伝統的な伊賀焼を長年にわたり制作してきた三重県の陶芸家、小島憲二さん(61)の個展が、23日から28日まで、那覇市久茂地のタイムスビル2階で開かれる。1300度の高温で焼くことにより、燃料であるアカマツの灰が溶けてエメラルドグリーン色の「天然の釉薬(ゆうやく)」になり、作品を味わい深くしている。入場無料。

陶器の褐色とエメラルドグリーンの天然釉薬が好対照をなす伊賀焼の水指。
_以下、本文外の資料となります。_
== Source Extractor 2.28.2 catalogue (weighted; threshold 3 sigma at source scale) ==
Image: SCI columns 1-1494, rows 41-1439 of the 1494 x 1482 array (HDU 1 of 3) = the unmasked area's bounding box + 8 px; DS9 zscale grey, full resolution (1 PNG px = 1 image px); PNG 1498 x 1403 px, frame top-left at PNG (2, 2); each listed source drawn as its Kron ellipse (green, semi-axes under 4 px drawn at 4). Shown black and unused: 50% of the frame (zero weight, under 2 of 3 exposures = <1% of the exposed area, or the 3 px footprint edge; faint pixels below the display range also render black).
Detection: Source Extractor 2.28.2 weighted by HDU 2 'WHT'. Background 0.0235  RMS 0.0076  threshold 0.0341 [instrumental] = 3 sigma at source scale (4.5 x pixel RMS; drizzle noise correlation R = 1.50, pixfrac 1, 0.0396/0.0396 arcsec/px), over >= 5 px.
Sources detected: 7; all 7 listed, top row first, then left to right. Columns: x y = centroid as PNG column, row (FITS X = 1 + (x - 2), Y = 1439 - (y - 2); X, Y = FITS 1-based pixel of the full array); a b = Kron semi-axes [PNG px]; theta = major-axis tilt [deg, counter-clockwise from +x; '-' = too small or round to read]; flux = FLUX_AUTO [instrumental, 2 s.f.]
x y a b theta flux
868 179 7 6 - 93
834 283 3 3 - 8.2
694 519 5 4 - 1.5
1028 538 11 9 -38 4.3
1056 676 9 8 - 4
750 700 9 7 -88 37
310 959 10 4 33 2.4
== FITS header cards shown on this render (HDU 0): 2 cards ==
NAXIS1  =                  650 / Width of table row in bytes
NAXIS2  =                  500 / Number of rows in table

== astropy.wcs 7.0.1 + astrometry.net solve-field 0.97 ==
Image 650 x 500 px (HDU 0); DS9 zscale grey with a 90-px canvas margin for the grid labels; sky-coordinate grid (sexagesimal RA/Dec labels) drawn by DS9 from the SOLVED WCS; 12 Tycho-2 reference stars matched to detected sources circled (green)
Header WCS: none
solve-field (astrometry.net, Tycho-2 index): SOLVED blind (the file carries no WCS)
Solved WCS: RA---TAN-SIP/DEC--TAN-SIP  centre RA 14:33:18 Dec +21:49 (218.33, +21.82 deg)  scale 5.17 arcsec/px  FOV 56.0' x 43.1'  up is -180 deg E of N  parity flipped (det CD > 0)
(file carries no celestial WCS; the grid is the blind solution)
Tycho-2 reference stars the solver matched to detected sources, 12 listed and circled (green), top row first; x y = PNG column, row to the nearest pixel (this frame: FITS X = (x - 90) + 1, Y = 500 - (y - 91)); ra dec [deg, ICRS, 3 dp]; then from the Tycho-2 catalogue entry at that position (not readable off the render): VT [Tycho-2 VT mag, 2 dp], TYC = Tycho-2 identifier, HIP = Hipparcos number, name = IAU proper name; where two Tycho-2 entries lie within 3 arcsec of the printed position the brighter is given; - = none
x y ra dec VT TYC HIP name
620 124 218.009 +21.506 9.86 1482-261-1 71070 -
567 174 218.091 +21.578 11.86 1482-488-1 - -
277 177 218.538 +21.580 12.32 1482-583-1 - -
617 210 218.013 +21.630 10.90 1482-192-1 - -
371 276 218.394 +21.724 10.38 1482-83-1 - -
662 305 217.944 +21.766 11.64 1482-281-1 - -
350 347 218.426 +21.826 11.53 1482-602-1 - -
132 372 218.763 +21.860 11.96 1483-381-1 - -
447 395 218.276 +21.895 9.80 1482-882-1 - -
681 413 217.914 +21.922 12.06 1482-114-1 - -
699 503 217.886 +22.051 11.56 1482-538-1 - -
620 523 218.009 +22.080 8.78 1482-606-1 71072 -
後方は個展を催す小島さん=22日、那覇市・タイムスビル

 伊賀焼は奈良時代に始まり、桃山時代に優れた茶陶が生まれたとされる。今回の個展では、水指や花器、つぼ、食器など多彩な約80点を展示、販売する。いずれも素朴な風合いの褐色と、鮮やかな釉薬が、見事な妙をなしている。

 伊賀焼を手掛けて35年、沖縄で個展を催して26年になる小島さんは「沖縄で独自の文化に接する中で、自分の足元を見つめ直し、伊賀焼をこれまで以上に追究するようになった」と県内開催の意義を語った。個展は午前10時~午後7時。最終日は午後5時半まで。